El caso es que me falta por poner una placa que tiene para regular la velocidad. Esta placa tiene un triac TIC 263M, que por lo que he podido ver es de 600v 25A, y algún pequeño condensador. Tiene 4 terminales, entiendo que 2 de entrada y 2 de salida.

Dos preguntas simples para vosotros:

 - ¿donde coloco el regulador, entre la alimentación a 220 y el trafo, o a la salida de los 40 v c.a. de este y antes de los puentes rectificadores?. Sospecho que lo primero.

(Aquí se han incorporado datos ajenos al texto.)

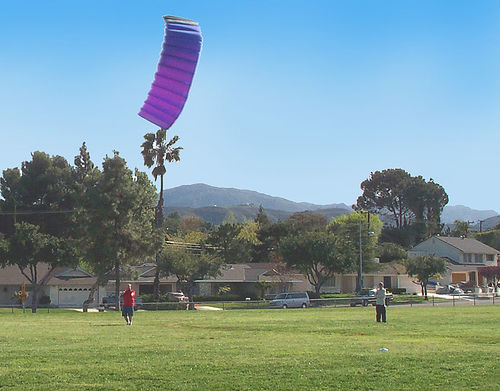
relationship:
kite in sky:
[139, 14, 201, 128] [208, 9, 489, 161]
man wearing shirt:
[113, 281, 138, 325] [119, 288, 137, 306]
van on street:
[267, 290, 311, 311] [234, 298, 494, 310]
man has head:
[113, 281, 138, 325] [126, 281, 133, 292]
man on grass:
[113, 281, 138, 325] [3, 306, 498, 391]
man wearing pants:
[369, 279, 393, 325] [373, 304, 389, 323]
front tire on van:
[279, 303, 289, 310] [267, 290, 311, 311]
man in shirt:
[113, 281, 138, 325] [119, 288, 137, 306]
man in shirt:
[369, 279, 393, 325] [373, 288, 388, 307]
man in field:
[113, 281, 138, 325] [1, 300, 500, 391]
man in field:
[369, 279, 393, 325] [1, 300, 500, 391]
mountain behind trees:
[150, 178, 499, 230] [145, 207, 496, 266]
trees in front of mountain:
[145, 207, 496, 266] [150, 178, 499, 230]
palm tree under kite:
[139, 126, 186, 225] [139, 14, 201, 128]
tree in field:
[2, 149, 89, 314] [1, 300, 500, 391]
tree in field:
[70, 151, 166, 311] [1, 300, 500, 391]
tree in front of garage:
[70, 151, 166, 311] [52, 285, 101, 308]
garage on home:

 - ¿Cómo sé cúales son los terminales de entrada y los de salida de la placa reguladora (a qué patilla del triac va la entrada p.ej. ?.)

Incluyo foto


----------



## tecnogirl (Nov 21, 2009)

El regulador iria despues del trafo. En cuanto a las terminales no opino hasta no tener el esquema del circuito del regulador. La tienes ?. Salu2.


----------



## javielchispas (Nov 24, 2009)

Gracias por tu respuesta tecnogirl.
¿Alguien más puede darme una opinión sin esquema?


----------



## javielchispas (Nov 26, 2009)

La cara B:

http://img268.imageshack.us/img268/4845/26112009002c.jpg


----------



## javielchispas (Dic 7, 2009)

¿Algún valiente que me diera otra opinión?


----------



## RaFFa (Dic 7, 2009)

Hola,el regulador va en serie con el primario del transformador. No se por donde decirte que metas tensión, porque como ya ha dicho tecnogirl, no hay esquema, y sin eso... poco se puede hacer.


Un saludo


----------



## tecnogirl (Dic 9, 2009)

javiel: Date a la tarea de hacer el esquema del circuito. No parece nada complicado... Que tengas felices fiestas de Navidad.


----------



## MrCarlos (Dic 9, 2009)

Hola javelchispas

Analizando un poquito la segunda imagen, creo que la alimentación se conecta a las 2 terminales de tu derecha y la carga a las 2 terminales de tu izquierda.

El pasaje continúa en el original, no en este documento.